Most wasps do not produce honey. While many associate all buzzing insects with this sweet substance, the vast majority of wasp species have different life strategies and dietary needs than honey bees. This difference explains why they generally do not engage in honey production.
The Purpose of Honey in Nature
Honey serves as a concentrated, long-term food source for insects that produce it, primarily honey bees. They create honey from nectar, a sugary liquid collected from flowers, which is then transformed into a stable, energy-dense food. This allows honey bee colonies to survive periods when floral resources are scarce, such as during winter. It provides the carbohydrates necessary to fuel adult bees and supports the growth and development of their larvae.
What Wasps Really Do
Most wasp species are predatory, hunting other insects and spiders to feed their young. Adult wasps typically consume sugary liquids like nectar, fruit juices, or honeydew for their own energy. While they visit flowers for these sugars, they are less efficient pollinators than bees, as they lack specialized hairy bodies for pollen collection.

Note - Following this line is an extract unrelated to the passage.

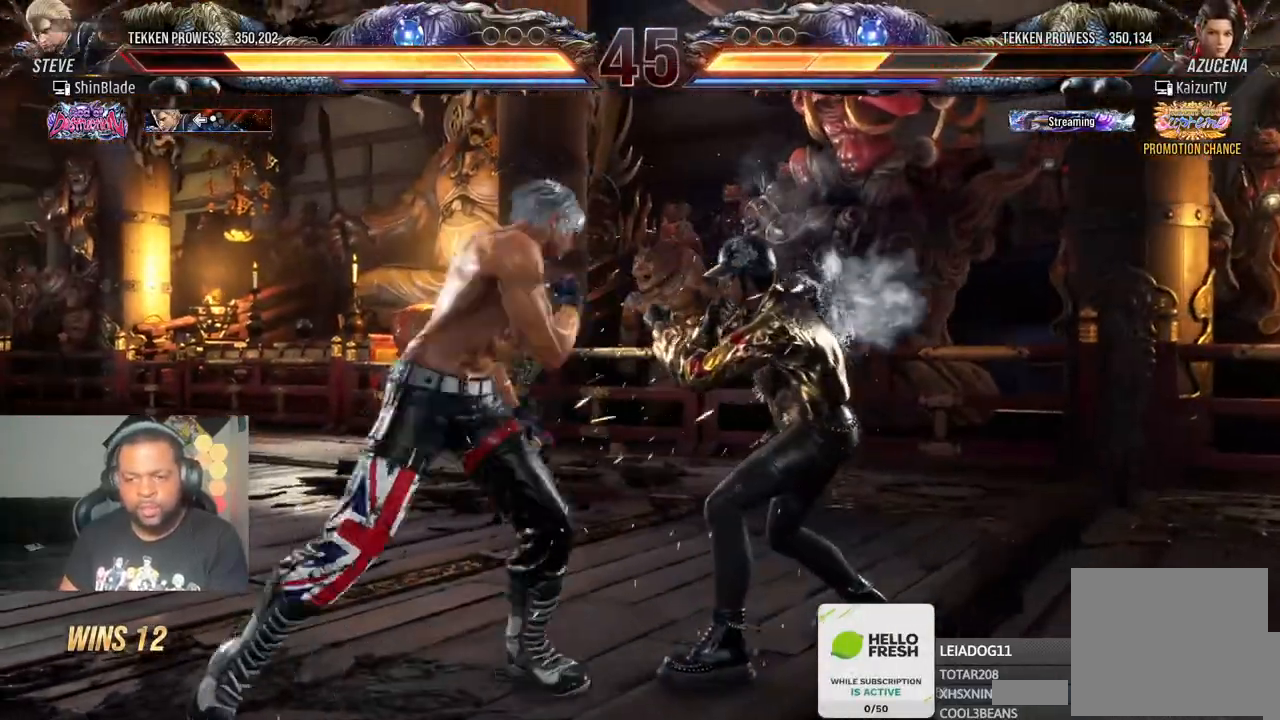
{"buttons": [], "left_stick": "center", "right_stick": "center"}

Many social wasps construct nests from a paper-like material made by chewing wood fibers and mixing them with saliva. These nests, often annual, mean only the queen survives winter to start a new colony in spring. This annual life cycle eliminates the need for large-scale food storage like honey, as the colony does not persist through prolonged scarcity. Wasp larvae often secrete a sugary liquid that adult wasps consume, creating a reciprocal feeding relationship.

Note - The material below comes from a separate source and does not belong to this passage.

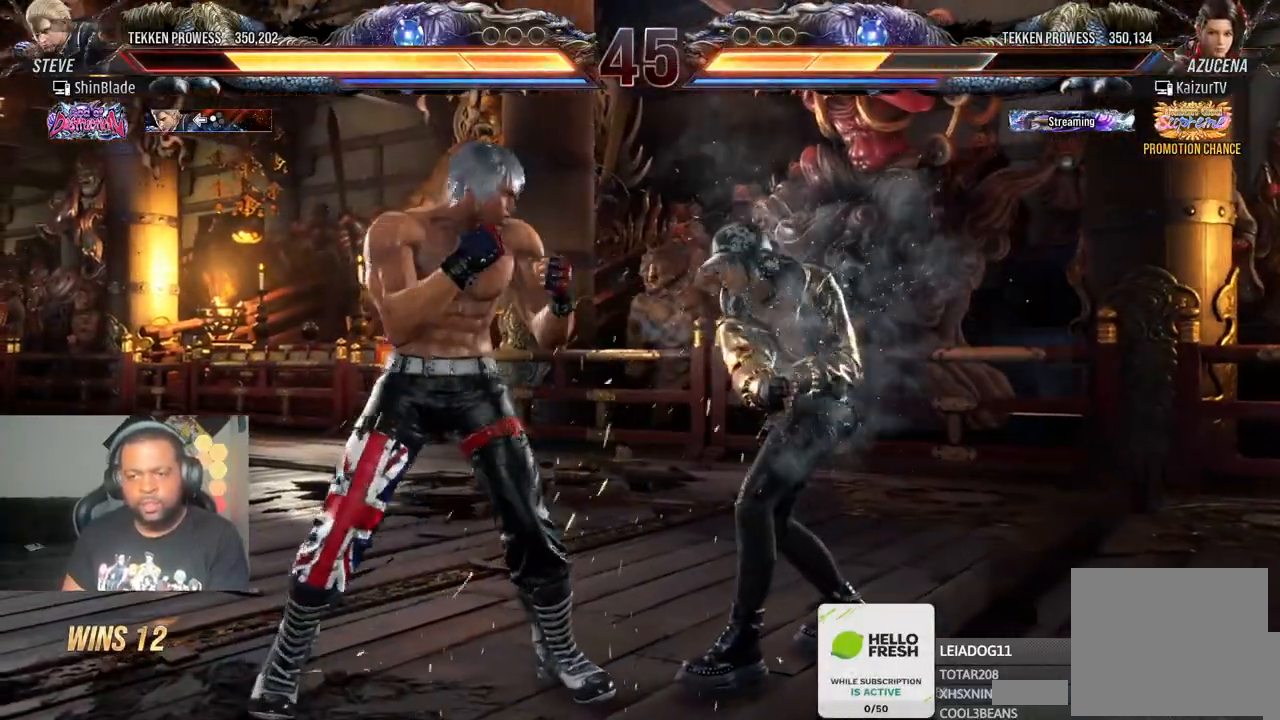
{"buttons": ["R2"], "left_stick": "center", "right_stick": "center", "events": [[33, "CROSS", "down"], [50, "R2", "down"], [333, "CROSS", "up"], [333, "SQUARE", "down"], [467, "SQUARE", "up"]]}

Rare Exceptions: The Honey Wasps
While most wasps do not make honey, rare exceptions exist within the Brachygastra genus, sometimes called “honey wasps.” These social wasps, found mainly in Central and South America and occasionally in the southern United States, produce a small amount of a honey-like substance. This substance is primarily for their own consumption within the nest as a food reserve.
The honey produced by these wasps, such as the Mexican honey wasp (Brachygastra mellifica), is stored in uncapped cells within their paper nests. While edible by humans and harvested by indigenous peoples, its production scale is not comparable to that of honey bees. The composition of this wasp honey can vary based on floral sources and may even contain toxins if collected from certain plants.